Turkey’s Ministry of Foreign Affairs released separate statements on Friday directed at “selective and partisan” comments and actions by officials of the US, French, Russian and German governments regarding the Events of 1915, a dispute that remains unresolved between Turkey and Armenia.
The ministry said a statement made by US President Barack Obama regarding the events was “far from a fair consideration of a painful period in the common history of Turks and Armenians,”and that a “biased view towards the incident which carries an emotional for the people of both countries is problematic.”
The “Armenian Genocide” is claimed as having been committed by the Ottoman Empire during the World War I when the Armenian population of eastern Anatolia was forced to migrate. However, Turkey categorically rejects the term genocide as an accurate description of the events and argues that 300,000 to 500,000 Armenians and at least as many Turks died in civil strife when Armenians rose up against their Ottoman rulers and sided with invading Russian troops.

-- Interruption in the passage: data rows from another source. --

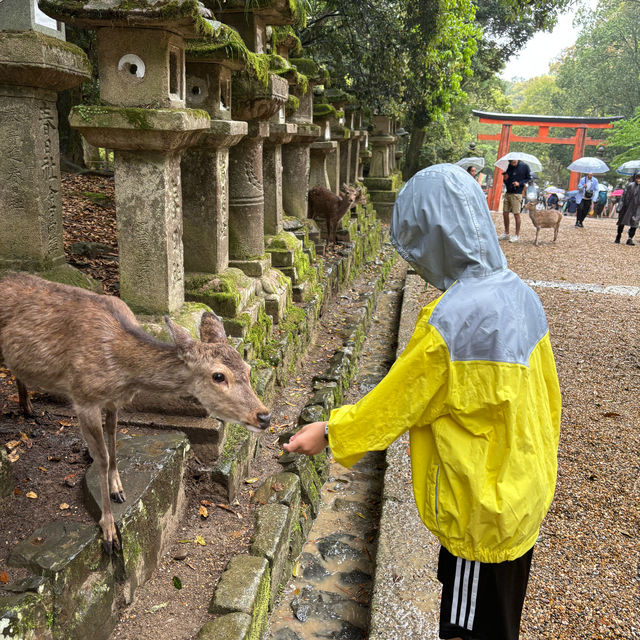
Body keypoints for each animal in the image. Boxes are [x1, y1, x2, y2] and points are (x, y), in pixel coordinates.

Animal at [0, 276, 270, 556]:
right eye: (218, 376)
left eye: (248, 369)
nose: (264, 417)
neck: (123, 371)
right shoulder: (83, 398)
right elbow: (101, 457)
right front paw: (109, 532)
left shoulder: (113, 400)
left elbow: (113, 439)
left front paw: (118, 489)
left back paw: (27, 406)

German President Joachim Gauck said the alleged death of 1.5 million Ottoman Armenians was a “genocide” this week on April 24, the date of the centennial commemorations for the disputed genocide.
“Turkish people will not forget nor forgive the comments of the German President,” the ministry said, stating that the German President “Does not have right to attribute such a crime - which was not committed - to the Turkish people. It is expected from those serving in such posts to have an inclusive attitude and consider the sensitivities of all individuals of society.”

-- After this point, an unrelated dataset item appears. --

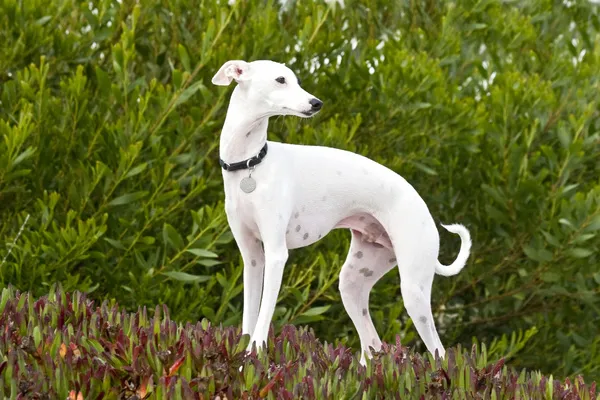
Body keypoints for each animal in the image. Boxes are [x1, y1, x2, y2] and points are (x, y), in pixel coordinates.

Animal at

Regarding the attendance of French President Francois Hollande at the commemoration event for the “genocide” in Armenia, the ministry of foreign affairs also said it condemns what it views as a biased action by France.
“It would have been expected from France to understand that all ethnic groups in the Ottoman Empire suffered during its collapse. A stance avoiding discriminating between the pain shared by groups of different religious backgrounds would have been appreciated and would have been seen as a positive step from Turkish minority in France,” the statement said.
In response to Russian President Vladimir Putin’s remarks that condemns the “genocide” the ministry said it does not acknowledge Putin’s comments and condemns them. “Such remarks that violate legitimacy are not recognised by Turkey,” it said.
“Considering the mass massacres, exiles, collective punishments carried out by Russia for centuries in Caucasus, Central Asia and Eastern Europe as well as inhumane practices towards Turkic and Muslim minorities in its own history, Turkey believes Russia should be aware of the definition of “genocide” and the legal issues that comes with it very well,” the statement said.
The ministry also said that Turkey expects Russia to pay attention to its friendly ties with Turkey and to sensitive subjects concerning to Turkey, while adding that Russia’s insistence on committing “wrongful” actions would not contribute towards peace in the region.
Following the ministry’s statement, Kremlin spokesman Dmitry Peskov said that Putin’s visit to Armenia would not have negative effect on Turkish-Russian relations, and that Turkey is a strategic partner of Russia with which ties will potentially develop.